### Instructions for the task
Among the lines below, count those with the word "squamous". Answer with the number only.

Material to process Block Start

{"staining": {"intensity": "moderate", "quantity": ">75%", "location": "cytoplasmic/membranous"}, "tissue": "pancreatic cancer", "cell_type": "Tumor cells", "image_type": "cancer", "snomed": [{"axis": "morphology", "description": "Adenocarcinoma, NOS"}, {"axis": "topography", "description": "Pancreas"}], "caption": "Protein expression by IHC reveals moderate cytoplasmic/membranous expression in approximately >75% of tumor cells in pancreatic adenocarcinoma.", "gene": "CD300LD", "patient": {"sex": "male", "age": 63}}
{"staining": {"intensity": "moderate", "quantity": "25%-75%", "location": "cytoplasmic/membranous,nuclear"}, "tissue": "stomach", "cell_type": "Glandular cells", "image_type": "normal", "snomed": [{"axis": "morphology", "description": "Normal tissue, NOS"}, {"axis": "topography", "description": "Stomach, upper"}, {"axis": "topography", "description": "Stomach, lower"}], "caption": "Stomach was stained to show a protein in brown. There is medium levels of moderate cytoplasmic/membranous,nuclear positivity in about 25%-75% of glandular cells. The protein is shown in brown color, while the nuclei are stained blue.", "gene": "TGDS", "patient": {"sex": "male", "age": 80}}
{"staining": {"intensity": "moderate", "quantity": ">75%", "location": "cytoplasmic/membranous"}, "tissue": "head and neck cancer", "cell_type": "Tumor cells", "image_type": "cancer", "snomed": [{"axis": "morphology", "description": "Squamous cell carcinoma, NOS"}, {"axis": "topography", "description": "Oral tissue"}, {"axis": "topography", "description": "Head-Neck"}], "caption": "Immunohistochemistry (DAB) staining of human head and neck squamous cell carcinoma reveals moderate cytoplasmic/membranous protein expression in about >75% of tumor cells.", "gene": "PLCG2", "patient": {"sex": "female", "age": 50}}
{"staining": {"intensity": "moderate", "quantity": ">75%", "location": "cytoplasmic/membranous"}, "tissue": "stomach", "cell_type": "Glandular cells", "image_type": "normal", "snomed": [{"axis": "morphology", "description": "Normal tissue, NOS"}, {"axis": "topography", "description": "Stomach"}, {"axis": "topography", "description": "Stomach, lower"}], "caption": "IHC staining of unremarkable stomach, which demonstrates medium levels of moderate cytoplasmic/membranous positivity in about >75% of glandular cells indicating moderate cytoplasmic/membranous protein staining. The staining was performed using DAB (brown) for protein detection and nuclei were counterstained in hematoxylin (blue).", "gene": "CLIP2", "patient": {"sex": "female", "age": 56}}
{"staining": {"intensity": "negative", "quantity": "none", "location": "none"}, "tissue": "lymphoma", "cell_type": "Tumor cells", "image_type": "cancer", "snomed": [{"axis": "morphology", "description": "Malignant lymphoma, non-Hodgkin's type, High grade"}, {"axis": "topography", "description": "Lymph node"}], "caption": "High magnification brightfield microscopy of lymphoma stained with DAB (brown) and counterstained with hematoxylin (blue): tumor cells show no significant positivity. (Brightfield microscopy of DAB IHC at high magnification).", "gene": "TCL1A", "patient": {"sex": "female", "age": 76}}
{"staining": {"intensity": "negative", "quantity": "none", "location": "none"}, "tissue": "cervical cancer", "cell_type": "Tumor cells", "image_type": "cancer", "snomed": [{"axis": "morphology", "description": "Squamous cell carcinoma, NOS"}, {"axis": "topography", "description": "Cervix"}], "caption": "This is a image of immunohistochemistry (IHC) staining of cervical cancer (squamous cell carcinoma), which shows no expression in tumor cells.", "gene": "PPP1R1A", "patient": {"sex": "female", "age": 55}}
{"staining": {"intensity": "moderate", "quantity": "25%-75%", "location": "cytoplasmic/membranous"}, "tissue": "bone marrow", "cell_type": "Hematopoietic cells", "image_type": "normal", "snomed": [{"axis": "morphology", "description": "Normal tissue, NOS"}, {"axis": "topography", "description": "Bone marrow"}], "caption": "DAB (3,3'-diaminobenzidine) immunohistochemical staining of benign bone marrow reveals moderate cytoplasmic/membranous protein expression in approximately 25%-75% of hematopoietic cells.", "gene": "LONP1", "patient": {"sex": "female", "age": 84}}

Material to process Block End

### Result for this task
2